Mm, quantum mechanics much? I do not think I can reliably tell you which experiments are in the category “real” and the category “made up”, even though it’s a very simple category mathematically. But I don’t expect you’re saying this, I just am still confused what you are saying.
This reminds me of Oli’s question here, which ties into Abram’s “point of view from somewhere” idea. I feel like I expect ML-systems to take the point of view of the universe, and not learn our natural categories.
I’m talking everyday situations.

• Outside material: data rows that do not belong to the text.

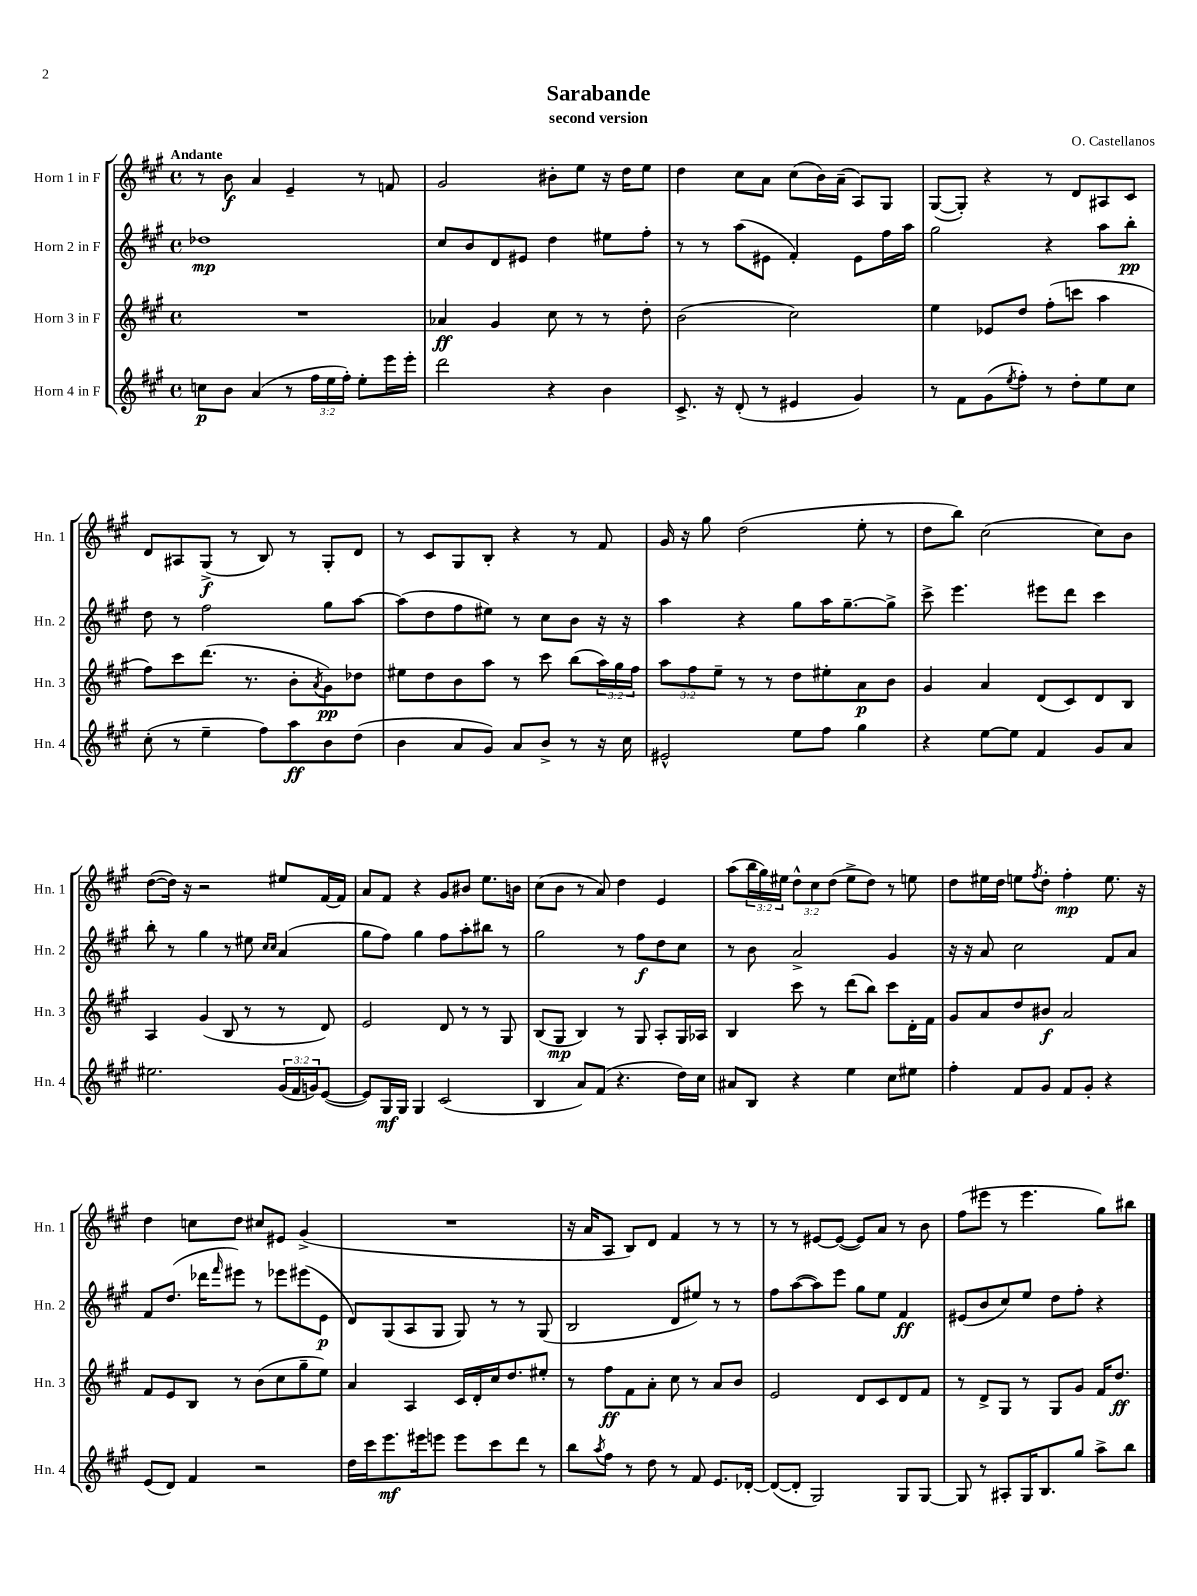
\header { title = "Sarabande" composer = "O. Castellanos" subtitle = "second version" }
<<
\new StaffGroup <<
\new Staff = "s0" \with { instrumentName = "Horn 1 in F" shortInstrumentName = "Hn. 1" } {
    \clef treble \key a \major \defaultTimeSignature \time 4/4 \override Staff.TupletNumber.text = #tuplet-number::calc-fraction-text \tempo "Andante"
    r8 b'8\f a'4 e'4-- r8 f'8 |
    gis'2 bis'8-. e''8 r16 d''16 e''8 |
    d''4 cis''8 a'8 cis''8( b'16) a'16--( a8) gis8 |
    gis8~( gis8-.) r4 r8 d'8 ais8 cis'8 |
    d'8 ais8 gis8->\f( r8 b8) r8 gis8-. d'8 |
    r8 cis'8 gis8 b8-. r4 r8 fis'8 |
    gis'16 r16 gis''8 d''2( e''8-. r8 |
    d''8 b''8) cis''2( cis''8) b'8 |
    d''8~( d''16) r16 r2 eis''8 fis'16~ fis'16 |
    a'8 fis'8 r4 gis'8 bis'8 e''8. b'16 |
    cis''8( b'8 r8 a'8) d''4 e'4 |
    a''8( \tuplet 3/2 { b''16 gis''16) eis''16 } \tuplet 3/2 { d''8-^ cis''8 d''8( } eis''8-> d''8) r8 e''8 |
    d''8 eis''16 d''16 e''8 \acciaccatura { fis''8 } d''8-. fis''4-.\mp e''8. r16 |
    d''4 c''8 d''8 cis''8 eis'8 gis'4->( |
    R1 |
    r16 a'16 a8 b8) d'8 fis'4 r8 r8 |
    r8 r8 eis'8~ eis'8~( eis'8) a'8 r8 b'8 |
    fis''8( eis'''8 r8 eis'''4. gis''8) bis''8 \bar "|." |
}
\new Staff = "s1" \with { instrumentName = "Horn 2 in F" shortInstrumentName = "Hn. 2" } {
    \clef treble \key a \major \defaultTimeSignature \time 4/4
    des''1\mp |
    cis''8 b'8 d'8 eis'8 d''4 eis''8 fis''8-. |
    r8 r8 a''8( eis'8 fis'4-.) eis'8 fis''16 a''16 |
    gis''2 r4 a''8 b''8-.\pp |
    d''8 r8 fis''2 gis''8 a''8~ |
    a''8( d''8 fis''8 eis''8) r8 cis''8 b'8 r16 r16 |
    a''4 r4 gis''8 a''16 gis''8.~-- gis''8-> |
    cis'''8-> e'''4. eis'''8 d'''8 cis'''4 |
    b''8-. r8 gis''4 r8 eis''8 \grace { cis''16 cis''16 } a'4( |
    gis''8 fis''8) gis''4 fis''8 a''8-. bis''8 r8 |
    gis''2 r8 fis''8\f d''8 cis''8 |
    r8 b'8 a'2-> gis'4 |
    r16 r16 a'8 cis''2 fis'8 a'8 |
    fis'8 d''8.( des'''16 \grace { fis'''16 } eis'''8) r8 ees'''8 eis'''8( e'8\p |
    d'8) gis8( a8 gis8 gis8) r8 r8 gis8( |
    b2 d'8 eis''8) r8 r8 |
    fis''8 a''8~( a''8) e'''8 gis''8 e''8 fis'4\ff |
    eis'8( b'8 cis''8) e''8 d''8 fis''8-. r4 \bar "|." |
}
\new Staff = "s2" \with { instrumentName = "Horn 3 in F" shortInstrumentName = "Hn. 3" } {
    \clef treble \key a \major \defaultTimeSignature \time 4/4 \override Staff.TupletNumber.text = #tuplet-number::calc-fraction-text
    R1 |
    aes'4\ff gis'4 cis''8 r8 r8 d''8-. |
    b'2( cis''2) |
    e''4 ees'8 d''8 fis''8-.( c'''8 a''4 |
    fis''8) cis'''8 d'''8.( r8. b'8-. \acciaccatura { a'8 } gis'8\pp) des''8 |
    eis''8 d''8 b'8 a''8 r8 cis'''8 b''8( \tuplet 3/2 { a''16) gis''16 fis''16 } |
    \tuplet 3/2 { a''8 fis''8 e''8-- } r8 r8 d''8 eis''8-. a'8\p b'8 |
    gis'4 a'4 d'8( cis'8) d'8 b8 |
    a4 gis'4( b8 r8 r8 d'8) |
    e'2 d'8 r8 r8 gis8 |
    b8( gis8\mp b4) r8 gis8 a8-. gis16 aes16 |
    b4 cis'''8 r8 d'''8( b''8) cis'''8 d'16-. fis'16 |
    gis'8 a'8 d''8 bis'8\f a'2 |
    fis'8 e'8 b8 r8 b'8( cis''8 gis''8-- e''8) |
    a'4 a4 cis'16 d'16-. cis''16 d''8. eis''8-. |
    r8 fis''8\ff fis'8 a'8-. cis''8 r8 a'8 b'8 |
    e'2 d'8 cis'8 d'8 fis'8 |
    r8 d'8-> gis8 r8 gis8 gis'8 fis'16 d''8.\ff \bar "|." |
}
\new Staff = "s3" \with { instrumentName = "Horn 4 in F" shortInstrumentName = "Hn. 4" } {
    \clef treble \key a \major \defaultTimeSignature \time 4/4 \override Staff.TupletNumber.text = #tuplet-number::calc-fraction-text
    c''8\p b'8 a'4( r8 \tuplet 3/2 { fis''16 e''16 fis''16-.) } e''8-. e'''16 e'''16-. |
    d'''2 r4 b'4 |
    cis'8.-> r16 d'8-.( r8 eis'4 gis'4) |
    r8 fis'8 gis'8( \acciaccatura { e''8 } fis''8-.) r8 d''8-. e''8 cis''8 |
    cis''8-.( r8 e''4-- fis''8) a''8\ff b'8 d''8( |
    b'4 a'8 gis'8) a'8 b'8-> r8 r16 cis''16 |
    eis'2-^ e''8 fis''8 gis''4 |
    r4 e''8~ e''8 fis'4 gis'8 a'8 |
    eis''2. \tuplet 3/2 { gis'16( fis'16 g'16) } e'8~( |
    e'8) gis16\mf gis16 gis4 cis'2( |
    b4 a'8) fis'8( r4. d''16) cis''16 |
    ais'8 b8 r4 e''4 cis''8 eis''8 |
    fis''4-. fis'8 gis'8 fis'8 gis'8-. r4 |
    e'8( d'8) fis'4 r2 |
    d''16 cis'''16 e'''8.\mf eis'''16 e'''8 e'''8 cis'''8 d'''8 r8 |
    b''8 \acciaccatura { a''8 } fis''8 r8 d''8 r8 fis'8 e'8. des'16~-. |
    des'8~( des'8-. gis2) gis8 gis8~ |
    gis8 r8 ais8-. gis16 b8. gis''8 a''8-> b''8 \bar "|." |
}
>>
>>
\layout { \context { \Score \remove "Bar_number_engraver" } }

Like “if I push on this door, it will open” or “by next week my laundry hamper will be full” or “it’s probably going to be colder in January than June”. Even with quantum mechanics, people do figure out the pattern and build some intuition, but they need to see a lot of data on it first and most people never study it enough to see that much data.
In places where the humans in question don’t have much first-hand experiential data, or where the data is mostly noise, that’s where human prediction tends to fail. (And those are also the cases where we expect learning systems in general to fail most often, and where we expect the system’s priors to matter most.) Another way to put it: humans’ priors aren’t great, but in most day-to-day prediction problems we have more than enough data to make up for that.